Trash piled up during the 43-day public employees strike in 1979, when only 117 full-time workers and 11 part-timers were deemed essential. However, the population has grown and federal environmental requirements have increased.

The right to strike provides a labor union the ultimate tool of workers' bargaining power. It is intended to be disruptive to apply pressure at the negotiation table. Depriving a union of that right is a drastic, power-sapping measure that should be taken only under the most extreme circumstances. Public health and safety are reasons that warrant such action.

State Health Director Bruce Anderson warns that even a reduction of refuse collection on Oahu could result in more flies and other pests spreading disease. Uncollected garbage could allow the winged creatures to double in three days. Dysentery, typhoid fever, cholera, salmonellosis, shigellosis, anthrax, trachoma, poliomyelitis, hepatitis and conjunctivitis are among the diseases that could afflict the public because of uncollected garbage, Anderson told the Hawaii Labor Relations Board.

City Managing Director Ben Lee said 214 full-time refuse collectors need to be on the job during the first day of a strike to maintain twice-a-week pickup for Oahu households. That represents a small fraction of the UPW's 1,716 city and state workers threatening to walk off the job as early as Dec. 27 because of a contract-renewal dispute.

City officials have asked the state labor board to declare nearly half of those UPW members to be essential employees who may not go on strike. While that percentage may seem excessive, the board should make its decision on the basis of public health and safety.


New transit system
appears on track

Bullet The issue: The City Council has approved a resolution clearing the way for improvements in Oahu's mass-transit system.

Bullet Our view: The proposal should help to ease traffic problems without resulting in a tax increase.


THE Harris administration was won the Honolulu City Council's near-unanimous support for mass transit improvements that include electric, rubber-tired trams traveling on tracks. While the plan is less ambitious than the elevated light-rail plan rejected by the Council eight years ago, it seems to be a workable deterrent to traffic congestion.

The 11.8-mile-long tram line would extend from Middle Street to downtown, where branches would go to the University of Hawaii at Manoa and to Kakaako and Waikiki. The proposal also includes an expanded bus system of hubs and spokes and an afternoon extension of the Zipper lane on H-1 Freeway and additional access ramps.

The cost would be more than $1 billion, but financing would come entirely from city bond issues and state and federal grants. The 1992 rapid-transit proposal's rejection -- when Frank Fasi was mayor and Jeremy Harris advocated the proposal as city managing director -- was based not only on its greater cost but on the tax increase that it would have required.

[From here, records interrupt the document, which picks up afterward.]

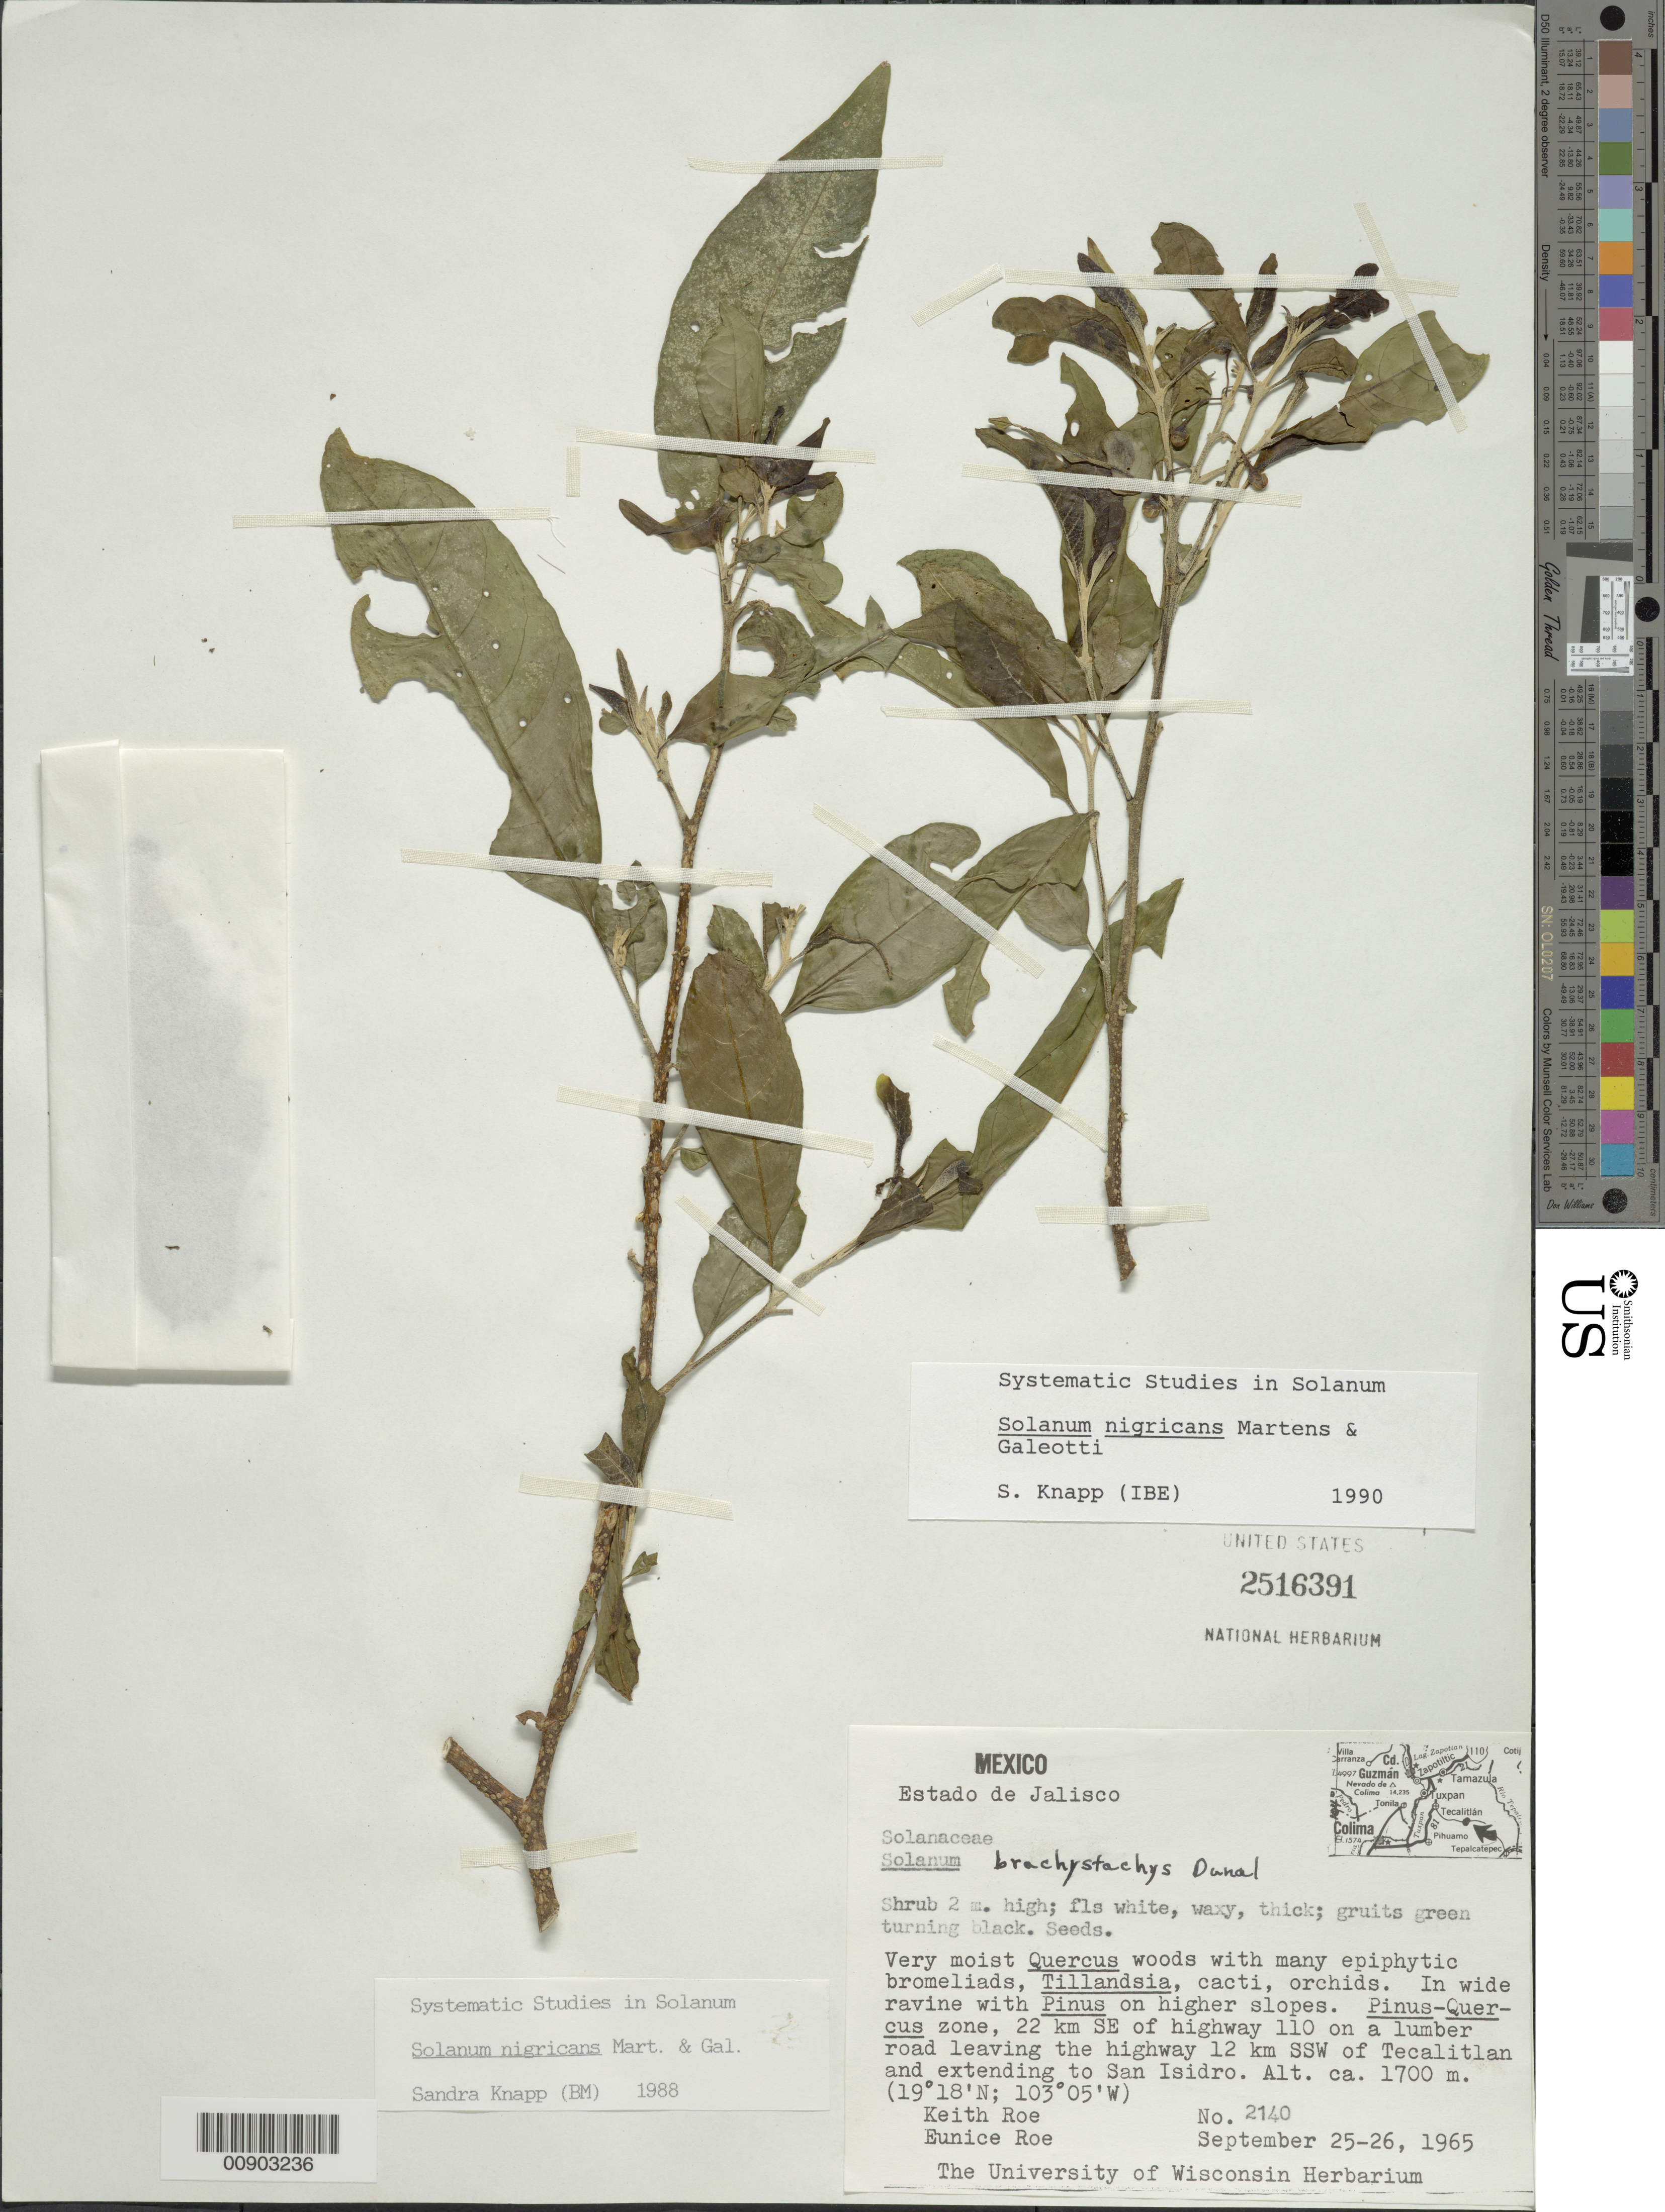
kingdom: Plantae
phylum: Tracheophyta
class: Magnoliopsida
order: Solanales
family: Solanaceae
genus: Solanum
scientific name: Solanum nigricans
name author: M. Martens & Galeotti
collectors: K. E. Roe & E. Roe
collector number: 2140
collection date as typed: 25 Sep 1965 to 26 Sep 1965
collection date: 1965-09-25/1965-09-26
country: Mexico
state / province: Jalisco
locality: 22 km. SE of highway 110 on a lumber road leaving the highway 12 km. SSW of Tecalitlan and extending to San Isidro.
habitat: Very moist Quercus woods w/ many epiphytic bromeliads, Tillandsia, cacti, orchids. In wide ravine w/ Pinus on higher slopes.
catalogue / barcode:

The trams would run frequently on a dedicated lane in the middle of the street, now used by automobile traffic. Councilmen Romy Cachola and Andy Mirikitani expressed concern that it could force traffic onto nearby streets, causing tie-ups. Other critics maintain the plan is not needed because bus ridership has declined in recent years and the trend toward people working from their homes by computer could lead to less commuting.

Duke Bainum, chairman of the Council's Transportation Committee, said details will become known as the plan reaches its design stage. Bainum said he is confident that the new system "will change the quality of life for people on Oahu."

City Transportation Director Cheryl Soon said the plan will be returned to the Council for approvals at various steps. While the Council will be asked to approve the project as it moves from engineering and design to construction, the support given by all Council members -- except Mirikitani -- indicates it is likely to go forward.

While it won't amount to the massive undertaking envisioned in the 1992 proposal that was rejected, this plan should succeed, easing Oahu's traffic problem at an affordable price.